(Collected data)
* * * *

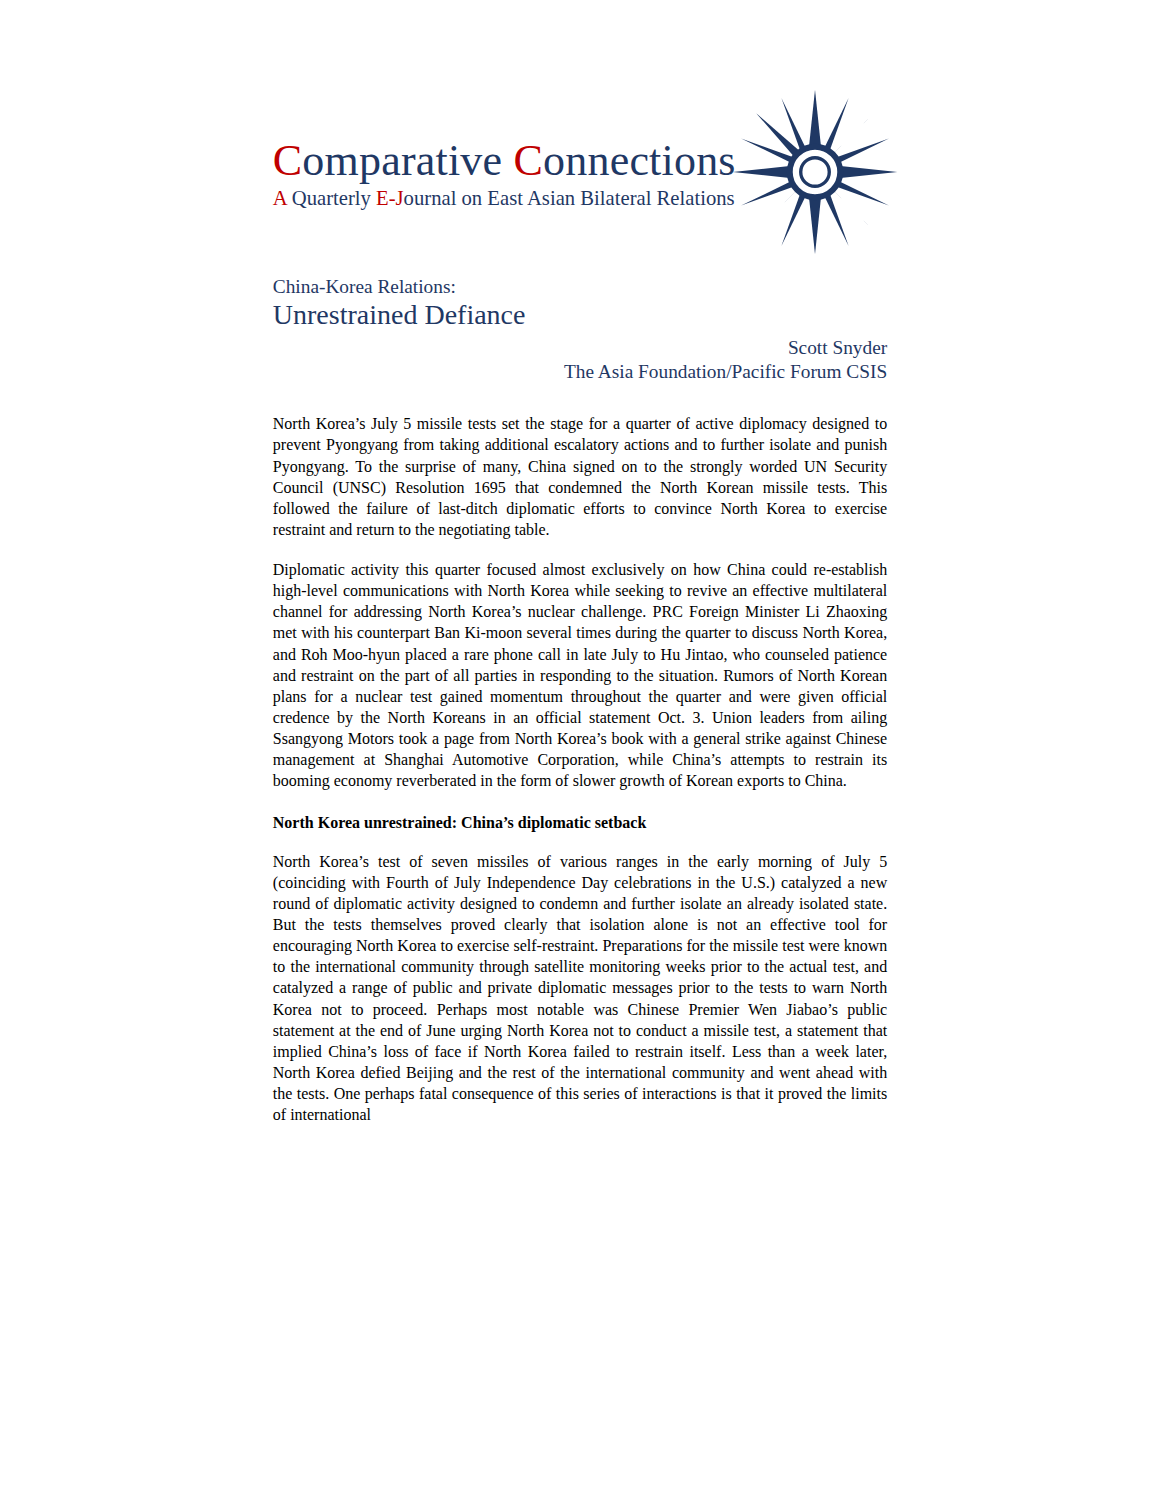Comparative Connections
A Quarterly E-J ournal on East Asian Bilateral Relations
China-Korea Relations:
Unrestrained Defiance
Scott Snyder The Asia Foundation/Pacific Forum CSIS
North Korea’s July 5 missile tests set the stage for a quarter of active diplomacy designed to prevent Pyongyang from taking additional escalatory actions and to further isolate and punish Pyongyang. To the surprise of many, China signed on to the strongly worded UN Security Council (UNSC) Resolution 1695 that condemned the North Korean missile tests. This followed the failure of last-ditch diplomatic efforts to convince North Korea to exercise restraint and return to the negotiating table.
Diplomatic activity this quarter focused almost exclusively on how China could re-establish high-level communications with North Korea while seeking to revive an effective multilateral channel for addressing North Korea’s nuclear challenge. PRC Foreign Minister Li Zhaoxing met with his counterpart Ban Ki-moon several times during the quarter to discuss North Korea, and Roh Moo-hyun placed a rare phone call in late July to Hu Jintao, who counseled patience and restraint on the part of all parties in responding to the situation. Rumors of North Korean plans for a nuclear test gained momentum throughout the quarter and were given official credence by the North Koreans in an official statement Oct. 3. Union leaders from ailing Ssangyong Motors took a page from North Korea’s book with a general strike against Chinese management at Shanghai Automotive Corporation, while China’s attempts to restrain its booming economy reverberated in the form of slower growth of Korean exports to China.
North Korea unrestrained: China’s diplomatic setback
North Korea’s test of seven missiles of various ranges in the early morning of July 5 (coinciding with Fourth of July Independence Day celebrations in the U.S.) catalyzed a new round of diplomatic activity designed to condemn and further isolate an already isolated state. But the tests themselves proved clearly that isolation alone is not an effective tool for encouraging North Korea to exercise self-restraint. Preparations for the missile test were known to the international community through satellite monitoring weeks prior to the actual test, and catalyzed a range of public and private diplomatic messages prior to the tests to warn North Korea not to proceed. Perhaps most notable was Chinese Premier Wen Jiabao’s public statement at the end of June urging North Korea not to conduct a missile test, a statement that implied China’s loss of face if North Korea failed to restrain itself. Less than a week later, North Korea defied Beijing and the rest of the international community and went ahead with the tests. One perhaps fatal consequence of this series of interactions is that it proved the limits of international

* * * *

Filter on the word "Relations": copy each matching line from the entries above.

A Quarterly E-J ournal on East Asian Bilateral Relations
China-Korea Relations:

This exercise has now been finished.